• **WHAT THIS TASK INVOLVES**: From the entries below, copy every line that holds the word "nuclear".

Items listed in a dataset:
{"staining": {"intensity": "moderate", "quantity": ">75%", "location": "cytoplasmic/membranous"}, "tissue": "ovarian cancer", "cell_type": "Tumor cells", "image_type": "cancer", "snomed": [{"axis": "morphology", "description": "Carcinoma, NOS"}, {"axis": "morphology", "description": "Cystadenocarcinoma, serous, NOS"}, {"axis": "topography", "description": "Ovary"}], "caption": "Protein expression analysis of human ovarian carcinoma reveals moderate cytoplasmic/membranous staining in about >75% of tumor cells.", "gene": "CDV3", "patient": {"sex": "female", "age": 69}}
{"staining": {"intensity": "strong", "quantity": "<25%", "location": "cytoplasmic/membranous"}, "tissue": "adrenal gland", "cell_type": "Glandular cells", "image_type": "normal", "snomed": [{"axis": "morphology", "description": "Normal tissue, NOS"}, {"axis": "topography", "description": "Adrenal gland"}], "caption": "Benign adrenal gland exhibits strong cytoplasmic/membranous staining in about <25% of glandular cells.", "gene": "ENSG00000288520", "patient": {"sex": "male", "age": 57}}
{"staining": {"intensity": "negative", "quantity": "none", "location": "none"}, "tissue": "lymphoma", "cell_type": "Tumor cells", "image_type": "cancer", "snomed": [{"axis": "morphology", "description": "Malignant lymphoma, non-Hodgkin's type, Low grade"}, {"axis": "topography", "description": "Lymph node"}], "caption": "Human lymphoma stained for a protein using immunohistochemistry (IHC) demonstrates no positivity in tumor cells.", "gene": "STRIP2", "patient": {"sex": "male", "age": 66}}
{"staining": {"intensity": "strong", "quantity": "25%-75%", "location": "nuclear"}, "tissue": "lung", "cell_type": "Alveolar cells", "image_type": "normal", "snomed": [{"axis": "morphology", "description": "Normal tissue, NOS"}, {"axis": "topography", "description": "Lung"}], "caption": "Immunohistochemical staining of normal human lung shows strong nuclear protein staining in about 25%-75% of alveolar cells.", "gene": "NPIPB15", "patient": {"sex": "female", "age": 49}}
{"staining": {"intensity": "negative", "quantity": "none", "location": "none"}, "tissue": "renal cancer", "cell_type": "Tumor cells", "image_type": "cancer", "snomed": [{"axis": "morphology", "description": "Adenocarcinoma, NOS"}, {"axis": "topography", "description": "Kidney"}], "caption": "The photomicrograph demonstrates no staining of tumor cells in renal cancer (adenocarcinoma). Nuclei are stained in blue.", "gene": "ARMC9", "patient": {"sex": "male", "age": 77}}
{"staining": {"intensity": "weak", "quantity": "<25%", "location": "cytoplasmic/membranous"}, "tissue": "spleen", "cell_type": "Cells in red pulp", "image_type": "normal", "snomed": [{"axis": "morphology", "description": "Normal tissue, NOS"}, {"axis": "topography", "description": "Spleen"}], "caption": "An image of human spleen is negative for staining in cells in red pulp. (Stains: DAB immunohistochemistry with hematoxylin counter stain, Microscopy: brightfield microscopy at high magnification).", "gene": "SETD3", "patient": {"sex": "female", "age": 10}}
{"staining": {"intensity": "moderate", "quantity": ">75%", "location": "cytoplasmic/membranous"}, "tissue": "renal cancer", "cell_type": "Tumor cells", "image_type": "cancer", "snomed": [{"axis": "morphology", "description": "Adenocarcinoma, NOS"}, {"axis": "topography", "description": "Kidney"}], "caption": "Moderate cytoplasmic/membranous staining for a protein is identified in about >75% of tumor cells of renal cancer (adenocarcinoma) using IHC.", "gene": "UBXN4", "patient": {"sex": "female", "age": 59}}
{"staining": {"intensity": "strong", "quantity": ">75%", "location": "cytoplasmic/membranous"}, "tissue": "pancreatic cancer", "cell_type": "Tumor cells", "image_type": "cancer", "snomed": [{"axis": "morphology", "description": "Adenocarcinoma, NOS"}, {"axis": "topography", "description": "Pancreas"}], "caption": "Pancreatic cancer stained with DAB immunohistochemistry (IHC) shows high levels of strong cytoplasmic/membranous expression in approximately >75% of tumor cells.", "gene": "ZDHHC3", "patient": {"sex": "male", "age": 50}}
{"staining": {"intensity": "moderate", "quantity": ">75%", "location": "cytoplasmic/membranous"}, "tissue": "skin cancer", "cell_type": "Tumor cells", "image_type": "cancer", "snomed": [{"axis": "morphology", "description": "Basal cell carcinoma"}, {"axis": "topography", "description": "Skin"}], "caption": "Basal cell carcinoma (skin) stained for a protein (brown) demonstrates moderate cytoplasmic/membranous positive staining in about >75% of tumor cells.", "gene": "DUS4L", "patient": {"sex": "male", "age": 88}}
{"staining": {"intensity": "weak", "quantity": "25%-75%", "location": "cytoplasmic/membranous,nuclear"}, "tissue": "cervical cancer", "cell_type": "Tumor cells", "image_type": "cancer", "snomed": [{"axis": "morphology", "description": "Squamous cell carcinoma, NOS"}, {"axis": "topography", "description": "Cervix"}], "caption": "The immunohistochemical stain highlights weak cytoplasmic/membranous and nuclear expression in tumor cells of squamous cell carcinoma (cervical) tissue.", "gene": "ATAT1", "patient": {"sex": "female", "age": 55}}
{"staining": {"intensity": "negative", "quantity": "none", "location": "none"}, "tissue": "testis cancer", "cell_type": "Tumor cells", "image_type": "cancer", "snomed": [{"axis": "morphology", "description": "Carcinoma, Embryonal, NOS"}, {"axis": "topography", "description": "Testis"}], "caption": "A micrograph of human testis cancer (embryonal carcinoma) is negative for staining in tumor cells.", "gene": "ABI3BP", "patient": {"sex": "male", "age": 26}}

• **ANSWER TO THIS EXERCISE**:
{"staining": {"intensity": "strong", "quantity": "25%-75%", "location": "nuclear"}, "tissue": "lung", "cell_type": "Alveolar cells", "image_type": "normal", "snomed": [{"axis": "morphology", "description": "Normal tissue, NOS"}, {"axis": "topography", "description": "Lung"}], "caption": "Immunohistochemical staining of normal human lung shows strong nuclear protein staining in about 25%-75% of alveolar cells.", "gene": "NPIPB15", "patient": {"sex": "female", "age": 49}}
{"staining": {"intensity": "weak", "quantity": "25%-75%", "location": "cytoplasmic/membranous,nuclear"}, "tissue": "cervical cancer", "cell_type": "Tumor cells", "image_type": "cancer", "snomed": [{"axis": "morphology", "description": "Squamous cell carcinoma, NOS"}, {"axis": "topography", "description": "Cervix"}], "caption": "The immunohistochemical stain highlights weak cytoplasmic/membranous and nuclear expression in tumor cells of squamous cell carcinoma (cervical) tissue.", "gene": "ATAT1", "patient": {"sex": "female", "age": 55}}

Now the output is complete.